Study material section start

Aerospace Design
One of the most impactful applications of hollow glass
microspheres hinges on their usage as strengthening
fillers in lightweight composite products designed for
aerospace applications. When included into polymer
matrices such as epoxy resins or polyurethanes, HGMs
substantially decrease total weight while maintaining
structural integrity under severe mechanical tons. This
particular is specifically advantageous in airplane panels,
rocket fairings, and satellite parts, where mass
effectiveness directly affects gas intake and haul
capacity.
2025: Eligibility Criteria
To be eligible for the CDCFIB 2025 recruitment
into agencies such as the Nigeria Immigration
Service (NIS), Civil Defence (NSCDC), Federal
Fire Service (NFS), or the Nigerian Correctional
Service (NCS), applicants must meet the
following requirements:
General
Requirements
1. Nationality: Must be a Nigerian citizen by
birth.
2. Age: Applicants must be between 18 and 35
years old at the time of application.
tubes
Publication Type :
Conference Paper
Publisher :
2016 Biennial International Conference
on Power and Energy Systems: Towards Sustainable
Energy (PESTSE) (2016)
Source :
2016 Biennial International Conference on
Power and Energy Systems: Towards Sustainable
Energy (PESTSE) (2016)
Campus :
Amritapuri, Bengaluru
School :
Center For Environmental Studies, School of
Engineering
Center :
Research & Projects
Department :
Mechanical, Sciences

Study material section end

What is being asked: Reproduce the records above, substituting "Journal Article" for each "Conference Paper" and keeping everything else unchanged.

Output for this task:
Aerospace Design
One of the most impactful applications of hollow glass
microspheres hinges on their usage as strengthening
fillers in lightweight composite products designed for
aerospace applications. When included into polymer
matrices such as epoxy resins or polyurethanes, HGMs
substantially decrease total weight while maintaining
structural integrity under severe mechanical tons. This
particular is specifically advantageous in airplane panels,
rocket fairings, and satellite parts, where mass
effectiveness directly affects gas intake and haul
capacity.
2025: Eligibility Criteria
To be eligible for the CDCFIB 2025 recruitment
into agencies such as the Nigeria Immigration
Service (NIS), Civil Defence (NSCDC), Federal
Fire Service (NFS), or the Nigerian Correctional
Service (NCS), applicants must meet the
following requirements:
General
Requirements
1. Nationality: Must be a Nigerian citizen by
birth.
2. Age: Applicants must be between 18 and 35
years old at the time of application.
tubes
Publication Type :
Journal Article
Publisher :
2016 Biennial International Conference
on Power and Energy Systems: Towards Sustainable
Energy (PESTSE) (2016)
Source :
2016 Biennial International Conference on
Power and Energy Systems: Towards Sustainable
Energy (PESTSE) (2016)
Campus :
Amritapuri, Bengaluru
School :
Center For Environmental Studies, School of
Engineering
Center :
Research & Projects
Department :
Mechanical, Sciences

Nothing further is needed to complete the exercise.